## Records to use:
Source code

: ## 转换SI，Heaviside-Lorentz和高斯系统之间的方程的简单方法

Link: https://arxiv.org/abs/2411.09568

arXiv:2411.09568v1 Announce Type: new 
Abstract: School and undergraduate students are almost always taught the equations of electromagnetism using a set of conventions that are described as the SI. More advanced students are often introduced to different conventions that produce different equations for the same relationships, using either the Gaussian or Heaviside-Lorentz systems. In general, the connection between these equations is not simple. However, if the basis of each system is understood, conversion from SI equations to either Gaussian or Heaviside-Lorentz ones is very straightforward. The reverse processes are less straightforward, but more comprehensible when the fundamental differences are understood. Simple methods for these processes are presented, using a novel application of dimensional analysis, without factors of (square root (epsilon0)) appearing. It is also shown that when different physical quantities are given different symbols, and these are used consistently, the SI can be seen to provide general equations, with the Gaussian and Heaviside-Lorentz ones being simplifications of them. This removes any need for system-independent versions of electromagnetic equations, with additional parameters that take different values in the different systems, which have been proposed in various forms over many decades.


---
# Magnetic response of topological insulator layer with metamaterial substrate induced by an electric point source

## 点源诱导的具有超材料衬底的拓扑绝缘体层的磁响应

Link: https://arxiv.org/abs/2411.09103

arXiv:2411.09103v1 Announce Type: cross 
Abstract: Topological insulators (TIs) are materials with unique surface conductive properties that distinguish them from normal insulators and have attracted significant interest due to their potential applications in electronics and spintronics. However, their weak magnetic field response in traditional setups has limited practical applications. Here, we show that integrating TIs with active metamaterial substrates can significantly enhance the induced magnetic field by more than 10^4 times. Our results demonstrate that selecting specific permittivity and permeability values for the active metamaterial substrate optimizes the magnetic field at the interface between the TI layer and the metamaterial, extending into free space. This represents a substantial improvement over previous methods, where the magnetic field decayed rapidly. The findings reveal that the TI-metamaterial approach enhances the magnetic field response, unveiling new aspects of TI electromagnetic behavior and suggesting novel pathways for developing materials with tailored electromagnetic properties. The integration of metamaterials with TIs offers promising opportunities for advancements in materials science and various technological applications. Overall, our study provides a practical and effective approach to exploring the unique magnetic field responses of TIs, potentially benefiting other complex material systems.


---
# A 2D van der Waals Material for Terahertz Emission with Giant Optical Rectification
* * *
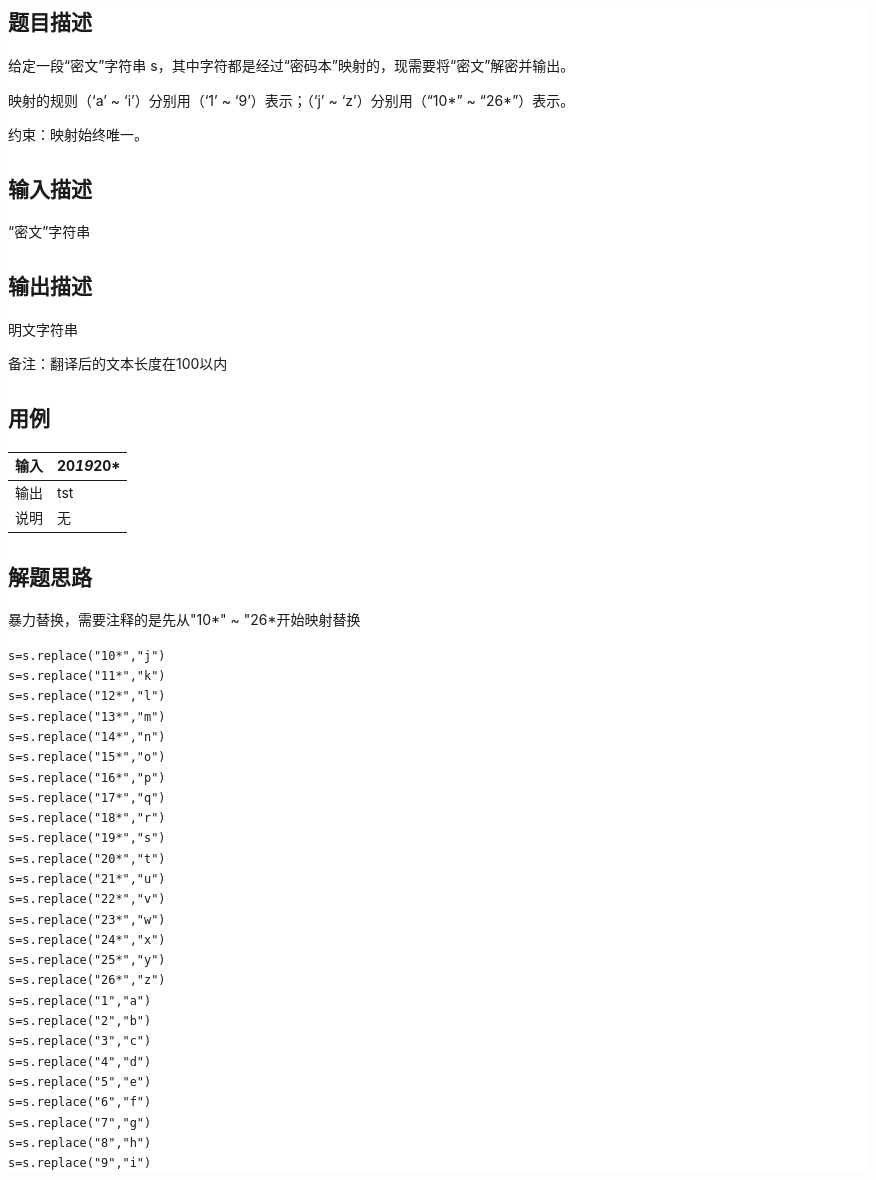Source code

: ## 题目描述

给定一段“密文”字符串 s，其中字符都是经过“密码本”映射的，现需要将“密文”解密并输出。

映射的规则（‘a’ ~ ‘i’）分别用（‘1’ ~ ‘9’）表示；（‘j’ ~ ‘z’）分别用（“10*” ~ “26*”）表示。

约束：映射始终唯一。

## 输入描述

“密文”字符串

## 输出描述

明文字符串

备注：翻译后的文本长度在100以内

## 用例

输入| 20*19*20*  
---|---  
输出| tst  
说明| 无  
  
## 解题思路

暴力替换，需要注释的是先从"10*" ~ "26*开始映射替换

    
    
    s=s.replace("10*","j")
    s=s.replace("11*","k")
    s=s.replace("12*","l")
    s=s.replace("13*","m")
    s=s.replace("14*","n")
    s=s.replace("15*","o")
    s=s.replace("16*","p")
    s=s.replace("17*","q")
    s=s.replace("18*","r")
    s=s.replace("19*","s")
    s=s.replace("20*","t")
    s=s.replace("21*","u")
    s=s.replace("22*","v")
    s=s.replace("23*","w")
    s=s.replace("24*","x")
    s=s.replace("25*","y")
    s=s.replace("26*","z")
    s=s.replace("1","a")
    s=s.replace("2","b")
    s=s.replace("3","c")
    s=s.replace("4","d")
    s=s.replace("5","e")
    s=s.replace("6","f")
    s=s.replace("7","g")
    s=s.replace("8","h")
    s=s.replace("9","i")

## Instructions for the task:
Check each line of the records above for the string "Announce", and report every line that has it.

## Solved problem:
arXiv:2411.09568v1 Announce Type: new 
arXiv:2411.09103v1 Announce Type: cross 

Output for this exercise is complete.